◆ Text passage:
>>>>

Long-tail tern: an aggressive Arctic bird

We first encountered the Arctic tern (Sterna paradisaea) on the Madgalenesfjorden, where we stopped before arriving at the camp. Some terns were there on the ground whilst an Italian guide was going through the history of the fjord.

Then a guy moved away from our group to take a picture of an old furnace inside a fenced area. At that moment, the tern flew into the air making an aggressive cry. It remained still for a moment, floating over this man’s head.

The guy moved away but the tern attacked him many times.

The tern attacked me as well, so we decided it was better to move on.

The Arctic tern attacks humans and has a right to do so. This bird was probably protecting its eggs which must have been in that area even though we did not see them at all.

I was attacked for the second time by another tern during a trekking excursion at the first camp. We were walking on the beach when we saw some terns on the ground. Two of them flew away and one attacked us.

It almost pecked me on my left cheek. Thank God, I have good reactions. The same bird attacked me many times on the same day, even though we were walking away. We even saw a couple of eggs in the sand.

The only way to defend yourself is to raise a hand over your head, maybe wearing a glove or by lifting a pole in the air. The tern will always go for the highest thing it sees. We walked in the open for several minutes with the hands over our heads, like children do to imitate a rooster.

<<<<

◆ Data listing:

>>>>

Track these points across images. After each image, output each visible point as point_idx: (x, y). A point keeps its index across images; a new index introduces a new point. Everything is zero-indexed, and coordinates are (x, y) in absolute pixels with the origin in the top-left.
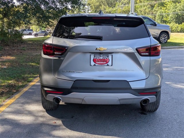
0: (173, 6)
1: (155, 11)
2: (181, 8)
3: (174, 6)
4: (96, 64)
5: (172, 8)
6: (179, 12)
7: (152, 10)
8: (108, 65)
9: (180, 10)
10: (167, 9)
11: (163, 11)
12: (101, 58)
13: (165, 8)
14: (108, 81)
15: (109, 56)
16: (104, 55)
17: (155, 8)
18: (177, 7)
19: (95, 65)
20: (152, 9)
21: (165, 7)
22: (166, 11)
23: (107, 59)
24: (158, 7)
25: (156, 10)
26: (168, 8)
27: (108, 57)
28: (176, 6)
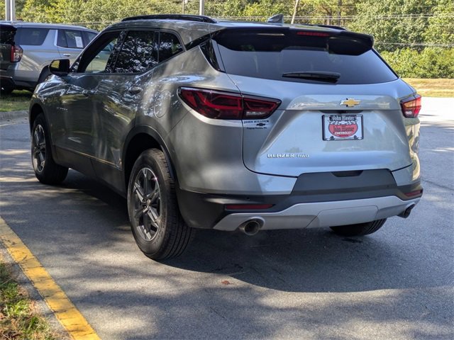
0: (72, 6)
1: (27, 15)
2: (91, 13)
3: (75, 8)
4: (335, 137)
5: (69, 11)
6: (87, 22)
7: (18, 13)
8: (356, 138)
9: (89, 19)
10: (57, 12)
11: (47, 16)
12: (343, 123)
13: (52, 11)
14: (359, 172)
15: (357, 118)
16: (348, 116)
17: (26, 9)
18: (82, 11)
19: (332, 138)
20: (20, 10)
21: (52, 7)
22: (56, 17)
23: (353, 124)
24: (35, 6)
25: (30, 12)
26: (61, 11)
27: (355, 119)
28: (79, 7)
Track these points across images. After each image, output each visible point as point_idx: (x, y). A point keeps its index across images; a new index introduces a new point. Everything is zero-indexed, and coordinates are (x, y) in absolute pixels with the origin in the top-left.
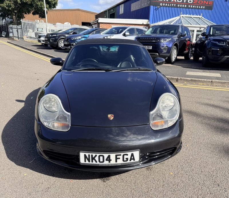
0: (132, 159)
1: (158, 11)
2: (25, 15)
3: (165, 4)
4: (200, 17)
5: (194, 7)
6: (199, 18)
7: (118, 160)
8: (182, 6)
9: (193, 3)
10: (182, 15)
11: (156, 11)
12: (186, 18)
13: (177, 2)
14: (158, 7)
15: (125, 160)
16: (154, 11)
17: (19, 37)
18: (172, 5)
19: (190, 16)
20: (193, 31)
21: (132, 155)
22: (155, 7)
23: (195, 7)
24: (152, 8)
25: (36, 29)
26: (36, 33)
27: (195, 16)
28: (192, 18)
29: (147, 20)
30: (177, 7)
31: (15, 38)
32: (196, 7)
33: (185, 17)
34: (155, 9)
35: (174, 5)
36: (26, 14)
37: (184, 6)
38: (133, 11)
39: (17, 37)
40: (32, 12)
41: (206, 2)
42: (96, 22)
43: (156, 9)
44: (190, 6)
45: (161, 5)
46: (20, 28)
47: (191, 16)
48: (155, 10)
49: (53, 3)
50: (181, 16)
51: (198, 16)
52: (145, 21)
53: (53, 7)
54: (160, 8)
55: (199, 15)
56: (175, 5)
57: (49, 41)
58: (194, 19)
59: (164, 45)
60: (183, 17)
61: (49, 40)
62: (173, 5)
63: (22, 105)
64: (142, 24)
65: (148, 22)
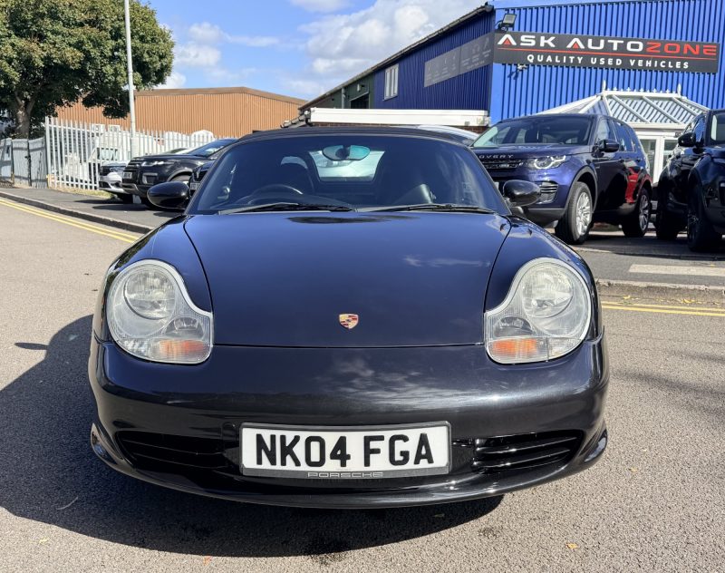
0: (424, 457)
1: (519, 79)
2: (58, 109)
3: (545, 58)
4: (674, 95)
5: (649, 63)
6: (670, 99)
7: (372, 457)
8: (606, 61)
9: (644, 51)
10: (609, 92)
11: (513, 82)
12: (624, 103)
13: (587, 49)
14: (520, 67)
15: (398, 457)
16: (507, 80)
17: (33, 178)
18: (568, 60)
19: (635, 93)
20: (653, 145)
21: (423, 441)
22: (508, 67)
23: (653, 64)
24: (497, 70)
25: (92, 152)
26: (94, 164)
27: (654, 94)
28: (648, 103)
29: (482, 112)
30: (586, 65)
31: (17, 180)
32: (658, 64)
33: (620, 97)
34: (508, 73)
35: (576, 60)
36: (61, 104)
37: (614, 62)
38: (430, 87)
39: (24, 178)
40: (84, 96)
41: (691, 49)
42: (304, 123)
43: (511, 74)
44: (636, 63)
45: (531, 61)
46: (40, 145)
47: (641, 93)
48: (510, 76)
49: (158, 66)
50: (605, 93)
51: (668, 95)
52: (475, 117)
53: (154, 79)
54: (525, 71)
55: (668, 91)
56: (580, 59)
57: (139, 183)
58: (654, 103)
59: (543, 176)
60: (610, 97)
61: (136, 180)
62: (572, 58)
63: (40, 356)
64: (463, 124)
65: (487, 119)
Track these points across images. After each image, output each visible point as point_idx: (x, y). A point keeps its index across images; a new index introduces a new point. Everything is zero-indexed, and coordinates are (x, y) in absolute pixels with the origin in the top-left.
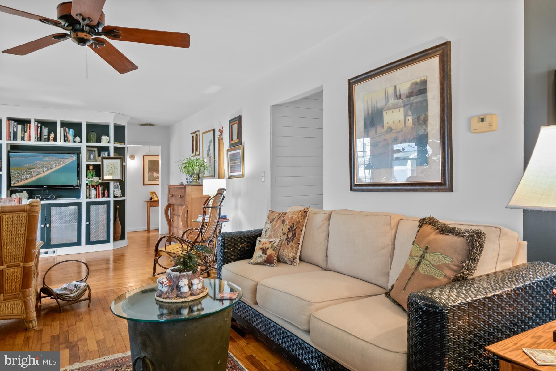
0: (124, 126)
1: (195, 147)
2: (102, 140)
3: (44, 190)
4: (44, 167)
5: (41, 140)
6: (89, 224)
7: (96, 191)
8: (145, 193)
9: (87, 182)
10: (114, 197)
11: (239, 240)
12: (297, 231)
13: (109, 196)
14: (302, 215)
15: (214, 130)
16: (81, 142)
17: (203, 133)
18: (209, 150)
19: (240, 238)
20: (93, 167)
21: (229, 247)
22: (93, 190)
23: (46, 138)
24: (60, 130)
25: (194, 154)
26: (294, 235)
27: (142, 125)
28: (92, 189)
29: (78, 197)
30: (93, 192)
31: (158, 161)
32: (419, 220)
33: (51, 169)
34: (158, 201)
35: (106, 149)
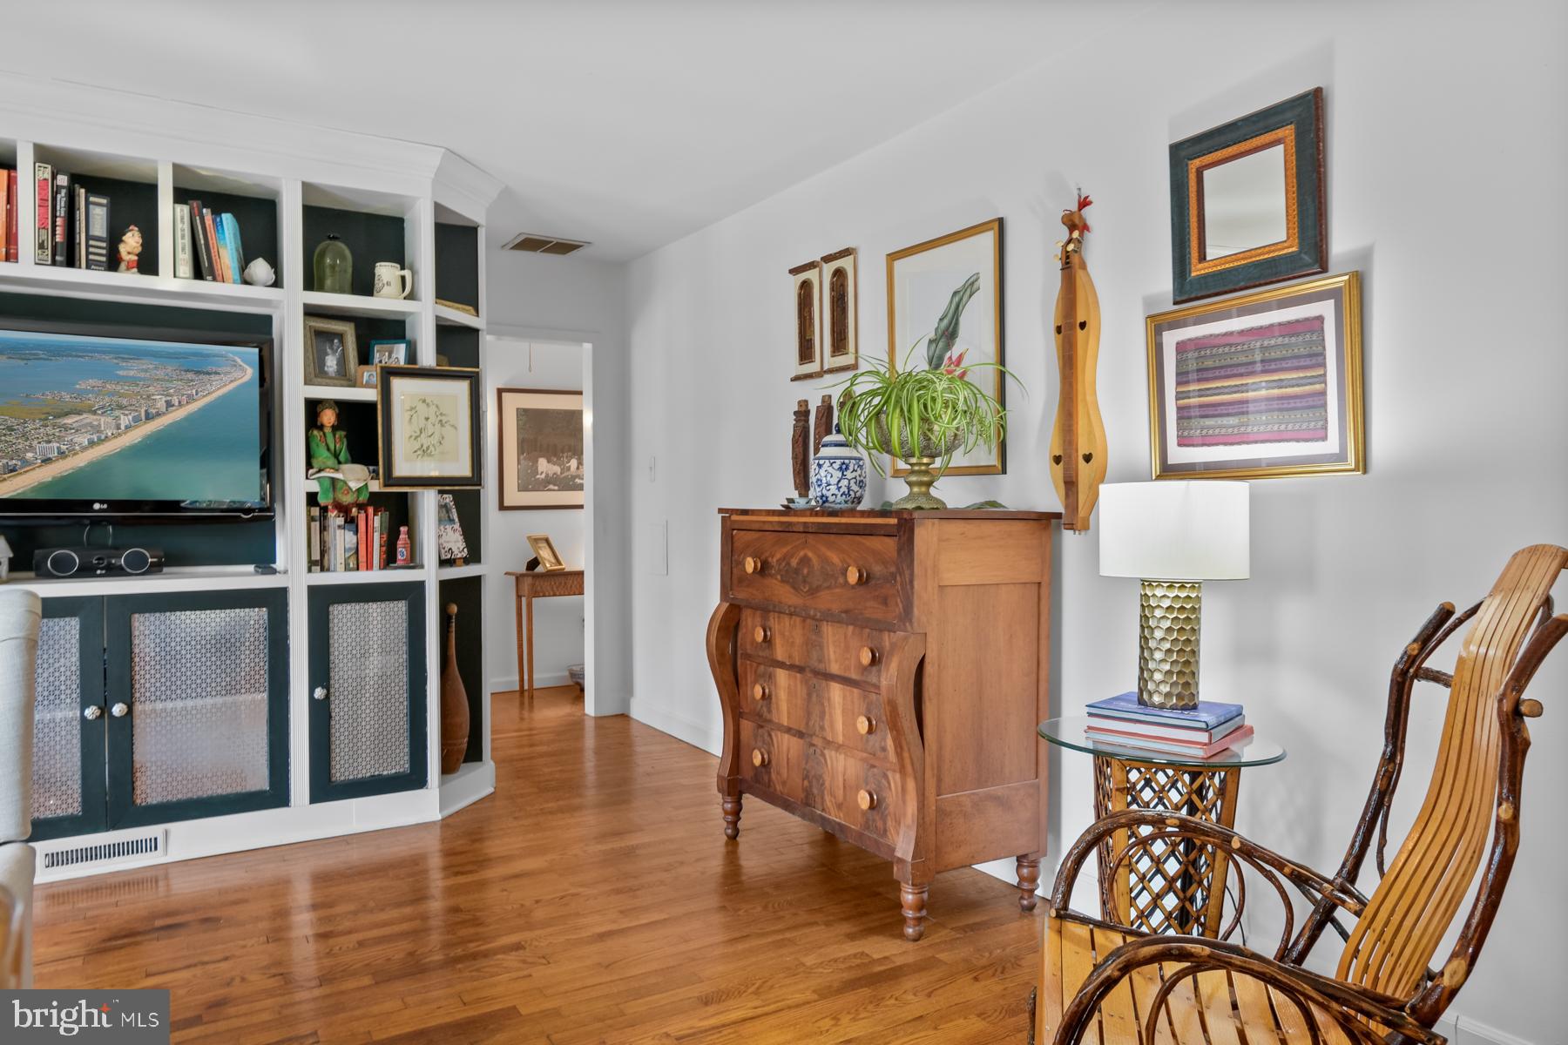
0: (475, 231)
2: (378, 284)
3: (97, 522)
4: (121, 407)
5: (70, 262)
6: (328, 696)
7: (356, 532)
9: (314, 486)
10: (441, 563)
13: (413, 562)
16: (277, 283)
17: (895, 256)
20: (338, 416)
22: (339, 527)
23: (100, 250)
24: (170, 216)
28: (335, 520)
29: (265, 561)
30: (342, 540)
31: (582, 413)
33: (149, 417)
35: (399, 327)
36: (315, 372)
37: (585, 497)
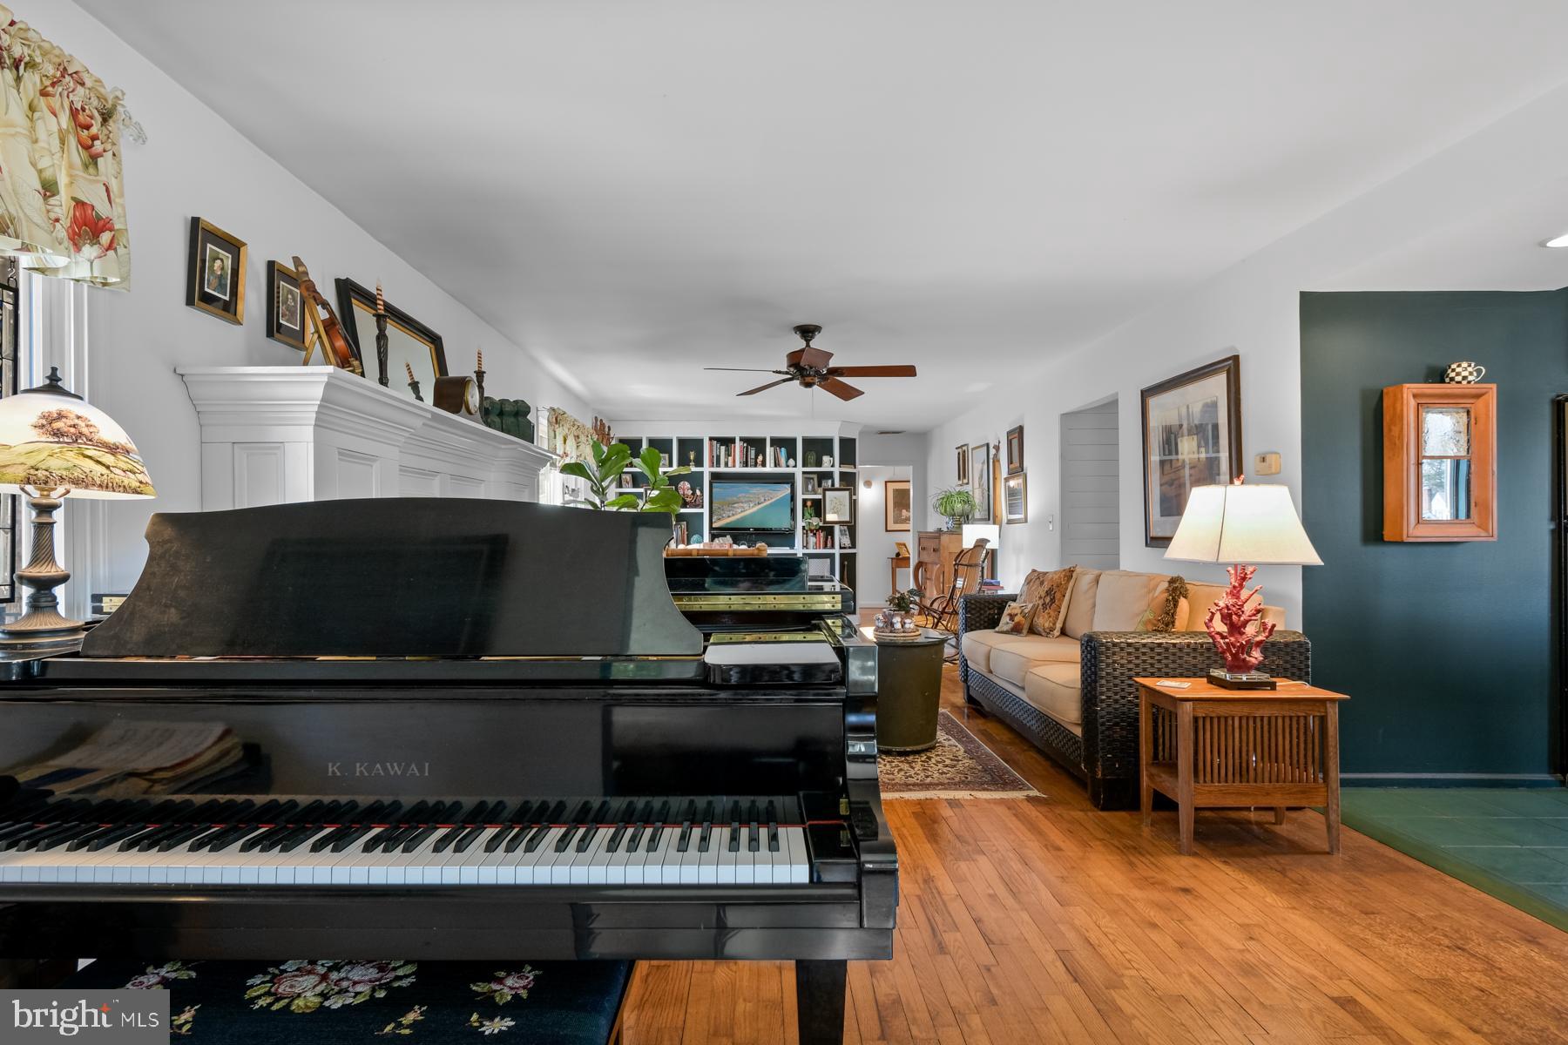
0: (854, 440)
1: (963, 472)
2: (823, 463)
5: (747, 466)
7: (816, 538)
8: (888, 545)
9: (804, 524)
10: (841, 548)
11: (987, 604)
12: (1058, 595)
13: (833, 546)
14: (1065, 576)
15: (988, 445)
16: (795, 466)
17: (973, 449)
18: (981, 477)
19: (988, 602)
21: (973, 612)
22: (812, 536)
23: (754, 462)
24: (769, 450)
25: (961, 482)
26: (1053, 601)
27: (882, 433)
28: (810, 534)
29: (792, 546)
30: (812, 540)
31: (909, 490)
32: (1169, 579)
33: (759, 504)
34: (909, 558)
35: (829, 475)
36: (805, 491)
37: (910, 526)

<<<<

◆ Assignment 1:
In the Arctic tern text, what will a tern always go for when it attacks?
◆ Assignment 2:
Pick up the Arctic tern text after its last sentence and keep writing.
The items are separate material, apart from the Arctic tern text.

◆ Answer 1:
The highest thing it sees.

◆ Answer 2:
The third attack was the most dangerous for me. Even though the bird did not manage to peck me, it tried many times. The bird had had the brilliant idea to lay its eggs close to the men’s toilet…

That day, I was walking along the path to the toilet, when I saw a tern resting on a rock a few metres away from where I was headed. I just noticed it was flying away because I heard the sound of its cries over my head.

The tern tried to peck me many times that morning, but I could do my business, without any particular problem. There were other attacks, so I always took an alternative route to reach the toilet.

In the end the tern and I became friends. I always took an alternative route to reach the toilet and the bird kept resting on the rock to watch its eggs. It understood that my intentions were peaceful.